Monday, January 08, 2001
U.S. oil prices resumed their upward climb on Monday, egged on by word from OPEC that the cartel had a consensus to slash output output by next week, Reuters reported By early afternoon, crude oil for February delivery on the New York Mercantile Exchange was trading at $28.30 a barrel, a 35-cent rise, taking total gains in the last six trading sessions to $2.50 a barrel, or ten percent. A statement by OPEC Secretary-General Ali Rodriguez on Sunday spurred the day's advance. Rodriguez, the former energy minister of Venezuela said on Sunday that the 11-member producers' cartel had a consensus to cut crude oil supplies but had not decided by how much. "For the time being there is a consensus to cut but how much we don't know," Rodriguez said. Rodriguez's remarks came after the former Venezuelan energy minister met with departing U.S. Energy Secretary Richardson in Vienna. Richardson, in probably his last mission for the Clinton Administration, which bows out next week, warned against what he called precipitous action to cut output. "We would like to see no production cuts but we recognize that there are realities," he said.

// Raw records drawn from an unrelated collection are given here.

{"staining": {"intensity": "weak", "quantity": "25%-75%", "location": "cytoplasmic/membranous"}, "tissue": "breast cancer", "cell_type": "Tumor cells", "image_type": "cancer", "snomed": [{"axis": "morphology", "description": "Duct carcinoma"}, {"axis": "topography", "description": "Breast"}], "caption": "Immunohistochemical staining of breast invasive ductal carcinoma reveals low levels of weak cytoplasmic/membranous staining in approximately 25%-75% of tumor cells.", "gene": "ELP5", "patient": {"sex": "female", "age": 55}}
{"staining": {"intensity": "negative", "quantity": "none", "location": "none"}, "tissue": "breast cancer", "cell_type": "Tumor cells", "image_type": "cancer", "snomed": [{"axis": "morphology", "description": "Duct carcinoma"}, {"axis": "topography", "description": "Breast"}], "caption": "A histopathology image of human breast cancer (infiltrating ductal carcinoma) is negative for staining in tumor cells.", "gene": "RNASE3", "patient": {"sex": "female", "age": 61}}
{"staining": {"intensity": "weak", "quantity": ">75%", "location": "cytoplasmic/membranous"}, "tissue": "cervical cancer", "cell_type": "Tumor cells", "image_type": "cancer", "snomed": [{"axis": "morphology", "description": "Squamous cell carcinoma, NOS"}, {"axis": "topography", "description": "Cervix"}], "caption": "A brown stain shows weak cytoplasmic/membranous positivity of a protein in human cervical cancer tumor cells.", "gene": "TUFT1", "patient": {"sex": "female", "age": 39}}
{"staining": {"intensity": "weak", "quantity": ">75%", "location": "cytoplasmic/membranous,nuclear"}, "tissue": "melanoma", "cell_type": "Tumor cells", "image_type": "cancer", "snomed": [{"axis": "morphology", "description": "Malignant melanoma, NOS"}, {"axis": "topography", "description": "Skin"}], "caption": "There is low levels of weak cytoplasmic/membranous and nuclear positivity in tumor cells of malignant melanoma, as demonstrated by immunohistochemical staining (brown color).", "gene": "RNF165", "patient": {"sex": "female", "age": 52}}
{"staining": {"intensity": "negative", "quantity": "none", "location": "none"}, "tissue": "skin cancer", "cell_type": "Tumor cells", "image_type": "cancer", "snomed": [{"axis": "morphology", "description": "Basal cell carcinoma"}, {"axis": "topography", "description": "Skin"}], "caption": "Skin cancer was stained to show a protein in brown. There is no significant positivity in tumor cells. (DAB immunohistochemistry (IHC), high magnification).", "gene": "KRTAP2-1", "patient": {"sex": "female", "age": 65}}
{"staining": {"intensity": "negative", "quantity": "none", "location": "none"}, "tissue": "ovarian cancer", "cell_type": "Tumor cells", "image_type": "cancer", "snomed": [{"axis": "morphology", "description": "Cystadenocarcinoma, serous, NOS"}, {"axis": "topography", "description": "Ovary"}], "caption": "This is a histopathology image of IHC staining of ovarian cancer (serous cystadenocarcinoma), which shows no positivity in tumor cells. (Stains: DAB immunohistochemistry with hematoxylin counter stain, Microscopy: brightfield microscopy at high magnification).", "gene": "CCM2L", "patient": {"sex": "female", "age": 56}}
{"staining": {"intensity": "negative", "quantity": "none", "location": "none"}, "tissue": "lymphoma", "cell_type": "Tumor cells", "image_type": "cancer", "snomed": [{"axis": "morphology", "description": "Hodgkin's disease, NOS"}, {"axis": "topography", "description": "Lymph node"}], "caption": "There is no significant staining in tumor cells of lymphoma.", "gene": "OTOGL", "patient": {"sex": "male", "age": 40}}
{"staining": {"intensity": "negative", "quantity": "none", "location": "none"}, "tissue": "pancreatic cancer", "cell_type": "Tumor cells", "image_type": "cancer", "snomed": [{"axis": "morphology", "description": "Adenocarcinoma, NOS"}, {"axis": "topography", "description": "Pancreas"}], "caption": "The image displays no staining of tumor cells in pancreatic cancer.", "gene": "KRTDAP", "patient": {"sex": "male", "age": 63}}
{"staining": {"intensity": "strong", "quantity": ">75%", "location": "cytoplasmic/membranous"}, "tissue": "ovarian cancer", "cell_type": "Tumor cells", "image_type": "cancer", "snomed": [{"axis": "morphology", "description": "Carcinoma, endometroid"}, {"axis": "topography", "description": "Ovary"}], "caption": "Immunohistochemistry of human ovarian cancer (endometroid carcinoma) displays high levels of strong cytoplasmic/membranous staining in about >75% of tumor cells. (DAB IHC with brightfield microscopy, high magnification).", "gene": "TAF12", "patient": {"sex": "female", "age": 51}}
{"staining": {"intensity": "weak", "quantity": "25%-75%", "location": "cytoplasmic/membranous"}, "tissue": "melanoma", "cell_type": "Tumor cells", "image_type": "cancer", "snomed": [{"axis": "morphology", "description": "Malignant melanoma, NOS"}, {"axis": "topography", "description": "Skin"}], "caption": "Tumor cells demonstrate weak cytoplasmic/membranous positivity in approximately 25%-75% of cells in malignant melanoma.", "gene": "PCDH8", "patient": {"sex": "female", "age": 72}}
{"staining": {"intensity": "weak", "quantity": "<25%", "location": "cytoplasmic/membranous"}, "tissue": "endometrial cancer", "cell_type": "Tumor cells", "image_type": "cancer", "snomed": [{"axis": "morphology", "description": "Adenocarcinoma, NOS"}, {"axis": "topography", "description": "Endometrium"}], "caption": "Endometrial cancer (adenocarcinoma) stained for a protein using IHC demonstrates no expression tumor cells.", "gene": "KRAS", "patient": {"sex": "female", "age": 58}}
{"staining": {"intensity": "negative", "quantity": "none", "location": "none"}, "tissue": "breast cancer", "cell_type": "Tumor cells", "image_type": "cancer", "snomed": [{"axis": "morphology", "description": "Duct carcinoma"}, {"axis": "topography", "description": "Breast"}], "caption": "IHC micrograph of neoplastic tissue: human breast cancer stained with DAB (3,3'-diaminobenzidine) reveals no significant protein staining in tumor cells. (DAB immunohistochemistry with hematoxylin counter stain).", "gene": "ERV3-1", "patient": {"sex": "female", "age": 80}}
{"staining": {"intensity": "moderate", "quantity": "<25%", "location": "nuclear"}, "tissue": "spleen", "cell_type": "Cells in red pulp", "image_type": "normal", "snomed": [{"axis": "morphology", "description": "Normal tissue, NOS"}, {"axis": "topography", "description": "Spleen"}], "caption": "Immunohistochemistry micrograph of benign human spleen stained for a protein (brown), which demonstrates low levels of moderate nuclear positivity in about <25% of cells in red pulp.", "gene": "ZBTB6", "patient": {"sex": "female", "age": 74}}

OPEC convenes its ministerial meeting to assess market conditions on January 17. Many cartel members have recently pressed for cartel action to curb production to prevent prices from sliding, as world demand is expected to fall in the second quarter. Despite Rodriguez' silence on OPEC's possible reduction volume, Kuwaiti Oil Minister Sheikh Saud Nasser al-Sabah had said on Saturday he understood from Rodriguez there already was a cartel consensus for a cut of between 1.5-2.0 million barrels per day (bpd). Price hawk Kuwait favors the higher figure. Strong backing for slashing OPEC output by at least two million came from Mideast producer Qatar on Monday. Qatari Oil Minister Abdullah bin Hamad al-Attiyah reasoned that the bigger cut would be "more effective in guaranteeing that prices remain within the $22-$28 range set by OPEC."